Free energies of hydration are fundamental quantities that are relevant for modeling and understanding sequence-specific conformational and phase equilibria of intrinsically disordered proteins (IDPs). Of particular importance are accurate values for the free energies of hydration of model compounds that mimic the charged sidechains of Arg, Lys, Asp, and Glu. Direct measurements of these quantities are challenging, and accordingly the values used to date rely on decompositions of measurements of whole salts. This has created considerable uncertainty regarding the desired quantities.
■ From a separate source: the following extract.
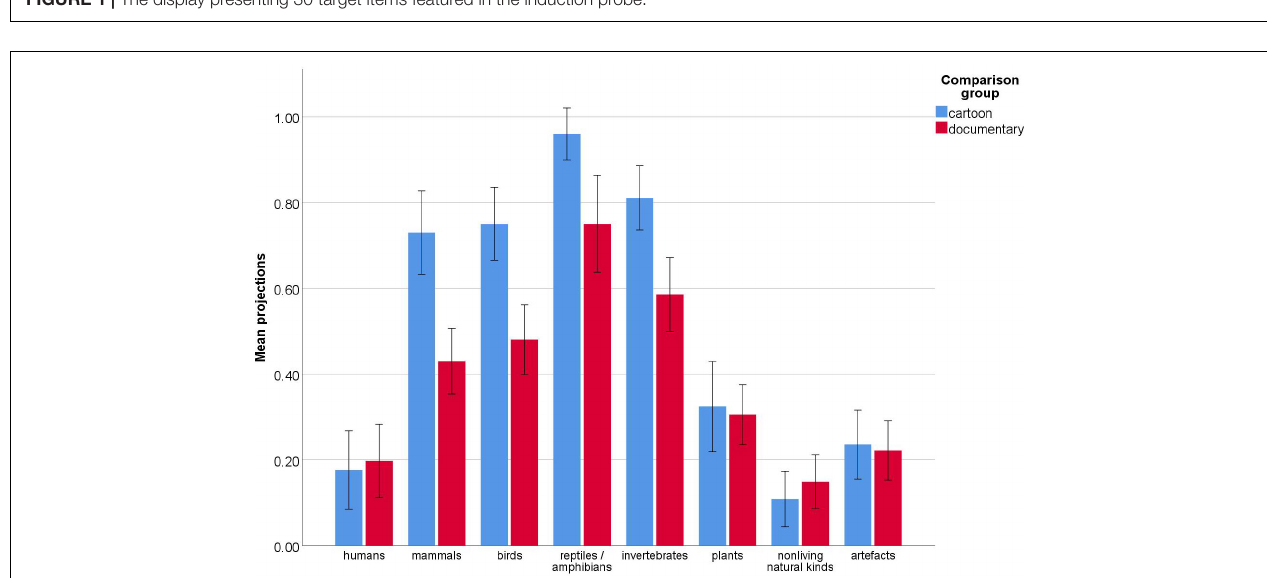
FIGURE 2 | Proportions of attributions of axons by target category and comparison group. Error bars represent 95% confidence intervals adjusted for repeated measures.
Here, we adapt and deploy a Thermodynamic Cycle based Proton Dissociation in conjunction with published data from direct measurements along the relevant thermodynamic cycle to obtain new values for the free energies of hydration for model compounds that mimic the sidechains of Arg, Lys, Asp, and Glu. We obtain independent assessments for these inferred values using direct free energy calculations based on the polarizable AMOEBA forcefield and water model. The TCPD and AMOEBA derived values agree with one another. The new numbers suggest that Arg has the least favorable free energy of solvation, followed by Lys. On average, the sidechains of Asp and Glu have free energies of hydration that are ~1.8 times more favorable than Arg and ~1.5 times more favorable than Lys. Calculations used to extract the temperature dependence of free energies of hydration reveal positive heat capacities of hydration for Arg and Lys and negative heat capacities of hydration for Asp and Glu. We analyze the hydration structures around the different solutes to uncover a structural explanation for the observed differences in free energies of hydration. Although the sidechains of Arg and Lys are both amphiphilic, we find that the Arg sidechain has more of a hydrophobic character. In contrast, both Asp and Glu are hydrophilic both in terms of their solvation thermodynamics and hydration structure. Our results provide a physico-chemical explanation for recent accounts documenting the differences of Arg and Lys with respect to one another and with respect to Asp / Glu as determinants of conformational and phase equilibria of IDPs.